Atualmente, Belo Horizonte tem limite de R$ 170 mil para imóveis na faixa de renda três. A intenção é que cidades no entorno também passem a contar com benefício semelhante. “Em São Paulo isso já ocorre e no Rio também. Estamos pleiteando essa política para todas as capitais”, afirma o diretor comercial da MRV. Para ele, não há justificativa para que um imóvel na divisa entre BH e Contagem tenha diferenças tão expressivas no valor, sendo um limitado a R$ 170 mil e o outro a R$ 145 mil.
"No momento de lançamento será avaliada a média de valorização do imóvel naquela região" - Júlia Hubner, coordenadora de vendas da AP Ponto - Foto: Beto Novaes/EM/D.A Press
A AP Ponto é uma das poucas construtoras que ainda vão anunciar novidades em Contagem dentro do programa. Segundo Júlia Hubner, coordenadora de vendas da empresa, estão previstos quatro lançamentos no próximo ano, todos dentro do MCMV. “Serão 128 unidades no Ponto Vivace, localizado no Bairro Nacional e mais 240 no Ponto Acácias, no mesmo bairro. Mais 96, no Bairro Alvorada, e 80 no Cabral”, enumera Júlia. Os terrenos foram negociados há cerca de um ano, o que pode justificar a viabilidade dos negócios. “Com a realidade de hoje, está cada vez mais difícil”, reconhece Júlia.

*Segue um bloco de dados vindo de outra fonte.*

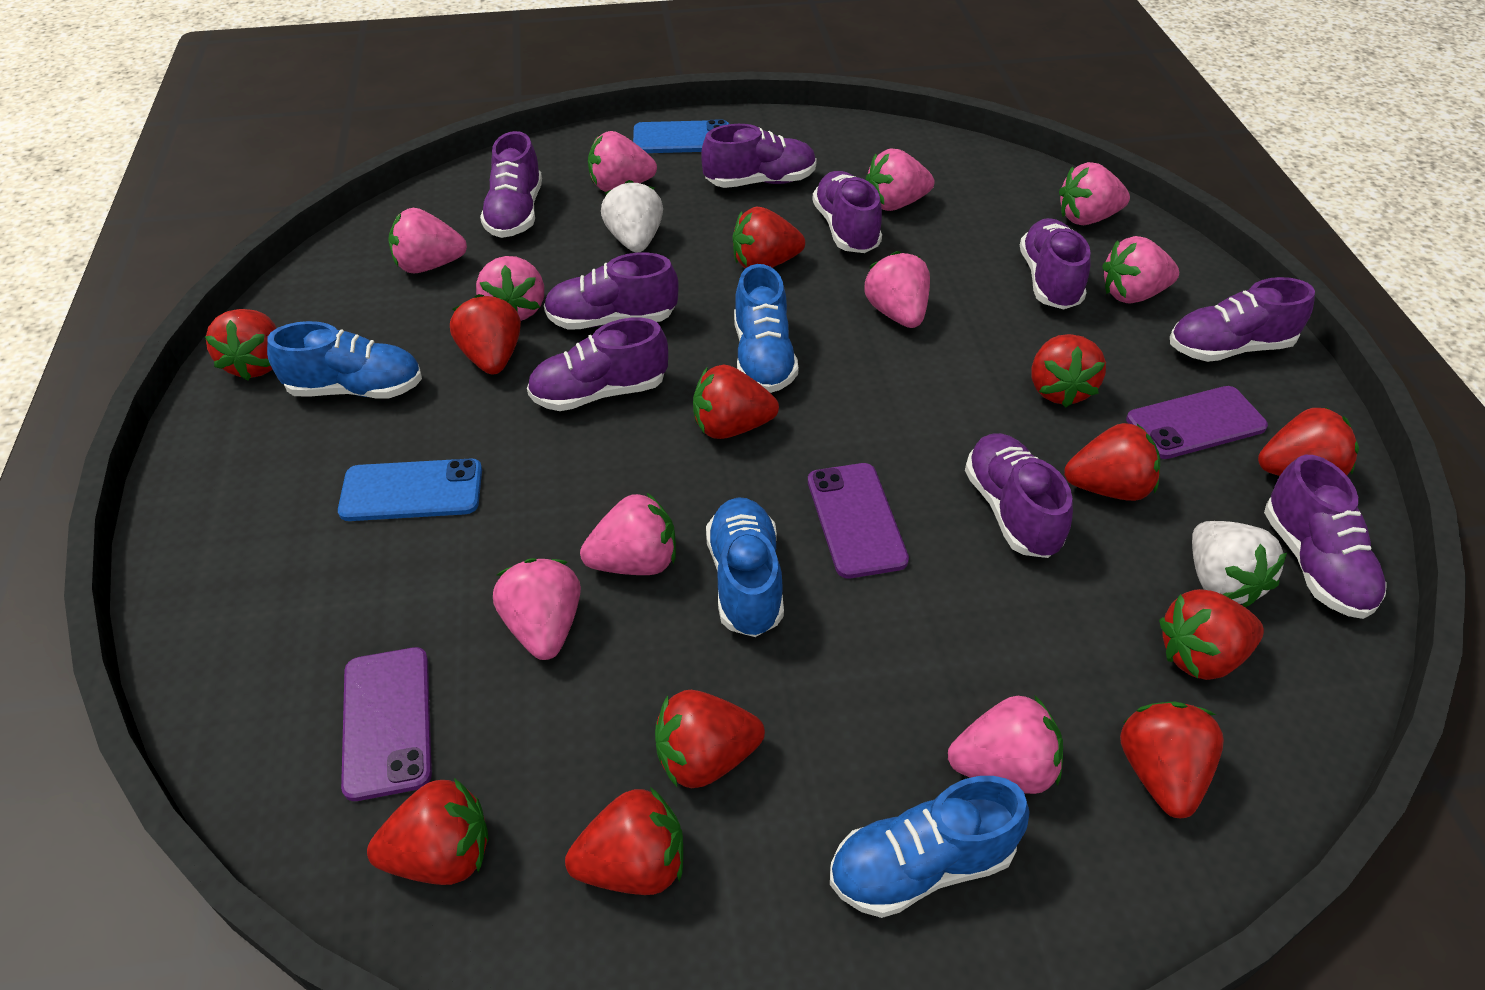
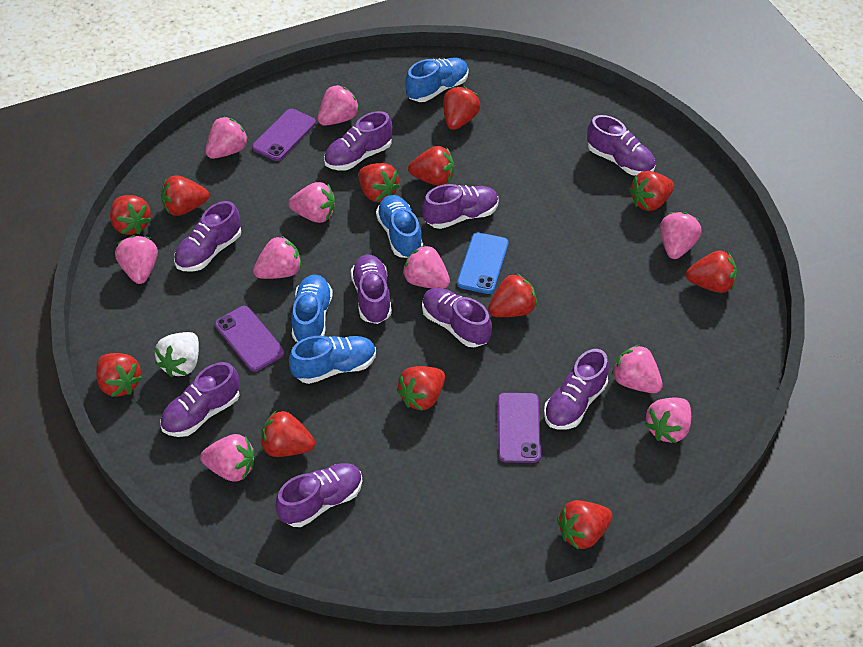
blue phone: [338,459,482,521] [633,119,729,153] = 2 -> [457,232,509,294] = 1
white strawberry: [601,180,663,252] [1192,521,1287,607] = 2 -> [155,332,199,377] = 1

Nada garante, porém, que os empreendimentos lançados hoje dentro do Minha casa, minha vida, se mantenham enquadrados até a data de entrega das chaves. “No momento de lançamento será avaliada a média de valorização do imóvel naquela região. Se o nosso empreendimento estiver abaixo do preço de mercado, ele será desenquadrado do programa, para se enquadrar aos valores praticados na região”, alerta Júlia. A previsão é de que as torres de quatro pavimentos estejam prontas 24 meses a partir da data de lançamento. Se não houver uma agenda fixa de atualização dos valores por parte do Ministério das Cidades, até lá as empresas enfrentarão ainda mais dificuldades para dar sequência ao benefício oferecido pelo governo.

EM QUEDA

Prova de que o MCMV passa por um processo de desaceleração é dada pela Caixa Econômica Federal – instituição financeira responsável por operar o programa. Levantamento do banco revela que de janeiro e outubro deste ano foram entregues 144 unidades habitacionais em Contagem. O número representa apenas 2,6% do total de 5.596 apartamentos entregues desde 2009, quando a primeira versão do MCMV foi lançado.

Apesar dos resultados deste ano, a Caixa garante que o programa habitacional do governo está seguindo curso normal na cidade da região metropolitana. Pelo menos 2.630 unidades habitacionais (UH) estão sendo analisadas para a faixa de renda um (até R$ 1,6 mil) e 8,9 mil para a faixa dois (até 3,1 mil). A expectativa é de que nos próximos meses sejam entregues 652 unidades na faixa dois e 311 UH na faixa três.